Push/Pull will not work on an organic shape

I created the following shape by importing a photo of a paper tracing. I used the pencil tool to draw on the line in the imported photo to make the shape. It’s the shape of a chair rail for a chair I’m building. Now that I have the shape of the object, I want to push/pull it to it’s proper 3d dimension of 1.5". The problem is that the shape will not push/pull. It is exploded, so it’s not part of a group. Does anyone know why it won’t work?
Here is the Sketchup file:

You need to attach your model so we can see exactly what you are working with.

Sketchup native push pull tool can’t extrude curved faces you need a plugin like JointPushPull from Fredo6 or do it manually showing the hidden geometry extrude de desire distance on every face and join them somehow, either by moving vertices or drawing new faces, but I wouldn’t recommend anyone to do that unless you want to practice, Fredo’s plug-ins aren’t free anymore but you get a trial period when you install his plug-ins, if you do this kind of models regularly you should buy them, the license is perpetual you have 3 seats and the prices are pretty fair in exchange of a lot of time saving while modeling, there’s a pack with eight of his most useful extensions for 40 dollars.

As you were told, if you share your model we could check if there’s another solution that maybe won’t require the use of an extension.

I believe there’s no curved face here, and there might be no face at all.

My guess is that while using the freehand tool, some points have been set at different height, or it failed to create a face.
Again, we can only guess without the model. Eric, please drag and drop your model here

1 Like

Unless the style used has the default face colour matching exactly the view background, there is no face to pull in the shape. Either the shape is not closed or it is not on the same 3D plane, or both.

or, since you’re talking style, it could be a line only style ? I often do that when I’m tracing over an image, si SU won’t create face on top of the picture and I can still see what I’m doing.

if so, no face either :slight_smile:

yeah, the file will reveal its secrets.

Dining Chair.skp (1.3 MB)
Here’s the file. Thanks!

Dining Chair.skp (1.3 MB)

Dining Chair.skp (1.3 MB)
Here is the model

You don’t have to attach it mutiple times, everyone can see it.

There is no face, so use the pencil to draw along one segment to make the face fill in.

Thanks for the info. I am brand new to the forum.

When I created the shape of the chair rail, I used the pencil as you are suggesting. So, why didn’t the face fill in? I think what you are saying is that I need to RE-trace with the pencil until the face fills in?

I expect it’s due to the order of the way you drew the edges.

That’s what he was saying. Just trace one edge segment.

What did you start with when you drew the shape? It seems very rough.

BTW, it would make sense to use a component for the seat half, Create a flipped copy to make the opposing half.

Are the notches in the seat supposed to fit the joinery on the upright? They currently don’t.

Generally I find it easiest to model the parts for something like this chair in place where they will live. That makes the modeling process simpler because you don’t need to know every dimension of every part to model it and you don’t wind up with the parts scattered around the county.

I started with a photo of the tracing paper that I traced the part on. I just went over half of the tracing using the pencil, then I flipped the half that I traced so that the other half is the mirror image of the other side. Currently, the joints do not fit but I plan to make them fit.
How would you suggest reproducing the chair rail part in Sketchup?

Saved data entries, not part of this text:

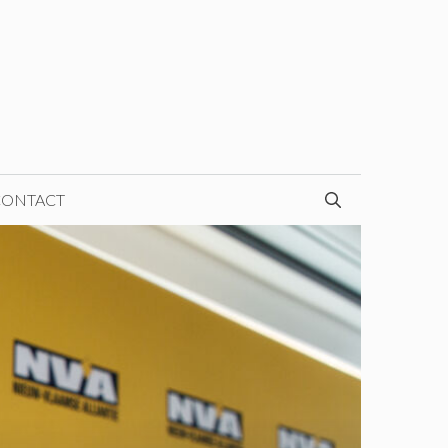
CONTACT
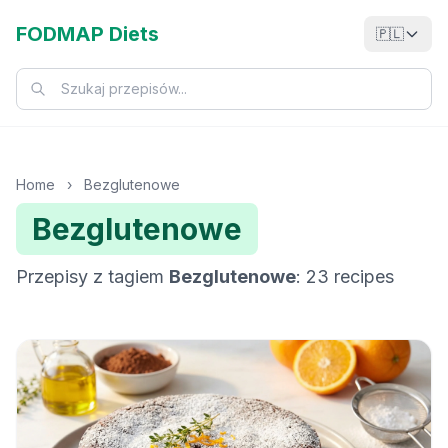
FODMAP Diets
🇵🇱
Home
›
Bezglutenowe
Bezglutenowe
Przepisy z tagiem
Bezglutenowe
: 23 recipes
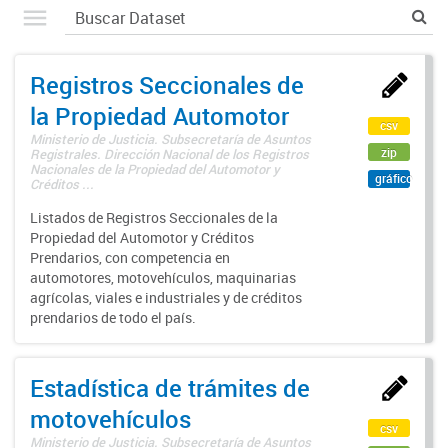
Registros Seccionales de
la Propiedad Automotor
csv
Ministerio de Justicia. Subsecretaría de Asuntos
zip
Registrales. Dirección Nacional de los Registros
Nacionales de la Propiedad del Automotor y
gráfico
Créditos ...
Listados de Registros Seccionales de la
Propiedad del Automotor y Créditos
Prendarios, con competencia en
automotores, motovehículos, maquinarias
agrícolas, viales e industriales y de créditos
prendarios de todo el país.
Estadística de trámites de
motovehículos
csv
Ministerio de Justicia. Subsecretaría de Asuntos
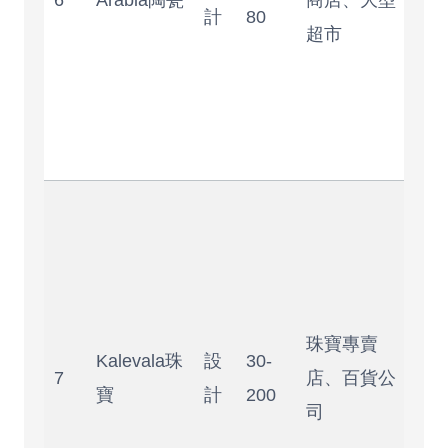
6
Arabia陶瓷
商店、大型
計
80
輕
超市
行
空
要
好
北
風
足
不
珠寶專賣
款
Kalevala珠
設
30-
7
店、百貨公
較
寶
計
200
司
統
年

This is why the face didn’t form and why you have to trace a segment with the Line tool to get it.

I guess I would have used Bezier or Global Fit Splines from FredoSpline to draw the curves. They’d be smoother and the segments more evenly sized. I would also place the image of the crest rail in place at the top of the chair posts so it could be sized accordingly. Then after tracing the image and deleting it, extruding the crest rail to 3D would have it in place on the chair. That’s the process I used to model the back on this chair designed by Michael Fortune. I used a cutter shaped to the front elevation of the back to cut it in that direction.